Problem description: Please return the passage on check use in the U.S. word for word and in full.

Writing paper checks is still common in the U.S., a fact that surprises many foreigners. Instantaneous (or very fast) electronic payments have become the norm in many Western countries, and many young people have never owned a checkbook. A recent U.K. survey found that just 3% of Britons aged 18 to 24 placed importance on having access to checks.
Check use in the U.S. is falling, although at a slower rate than in other places: as recently as 2006, checks were still the most-used form of noncash payment in America. Checks are now less popular than either credit or debit cards. The sharpest reduction has been in business-to-consumer checks, as ACH payments become more widespread.
Despite that, 18.3 billion checks were written in the U.S. in 2012, with a value of $26 trillion. Even in 2014, American businesses were still using checks to pay half their bills, and consumer-to-consumer check usage was flattening out through 2012. (It will be interesting to see how peer-to-peer payment apps have changed that picture.)

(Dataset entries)
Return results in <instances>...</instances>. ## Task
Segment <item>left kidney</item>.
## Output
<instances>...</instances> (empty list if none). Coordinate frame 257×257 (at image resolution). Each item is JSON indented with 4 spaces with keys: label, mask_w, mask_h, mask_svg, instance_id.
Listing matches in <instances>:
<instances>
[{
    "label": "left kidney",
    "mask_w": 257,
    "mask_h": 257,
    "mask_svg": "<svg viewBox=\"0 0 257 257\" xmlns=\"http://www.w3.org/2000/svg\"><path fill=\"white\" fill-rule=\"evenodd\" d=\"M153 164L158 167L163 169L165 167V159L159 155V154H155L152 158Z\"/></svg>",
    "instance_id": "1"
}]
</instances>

* * *

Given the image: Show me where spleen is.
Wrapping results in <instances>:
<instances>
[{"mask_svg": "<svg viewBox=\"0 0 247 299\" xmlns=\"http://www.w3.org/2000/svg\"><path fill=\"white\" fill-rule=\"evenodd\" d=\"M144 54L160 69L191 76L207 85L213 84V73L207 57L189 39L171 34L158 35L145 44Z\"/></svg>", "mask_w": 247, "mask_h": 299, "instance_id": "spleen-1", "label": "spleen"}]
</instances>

Task result:
Writing paper checks is still common in the U.S., a fact that surprises many foreigners. Instantaneous (or very fast) electronic payments have become the norm in many Western countries, and many young people have never owned a checkbook. A recent U.K. survey found that just 3% of Britons aged 18 to 24 placed importance on having access to checks.
Check use in the U.S. is falling, although at a slower rate than in other places: as recently as 2006, checks were still the most-used form of noncash payment in America. Checks are now less popular than either credit or debit cards. The sharpest reduction has been in business-to-consumer checks, as ACH payments become more widespread.
Despite that, 18.3 billion checks were written in the U.S. in 2012, with a value of $26 trillion. Even in 2014, American businesses were still using checks to pay half their bills, and consumer-to-consumer check usage was flattening out through 2012. (It will be interesting to see how peer-to-peer payment apps have changed that picture.)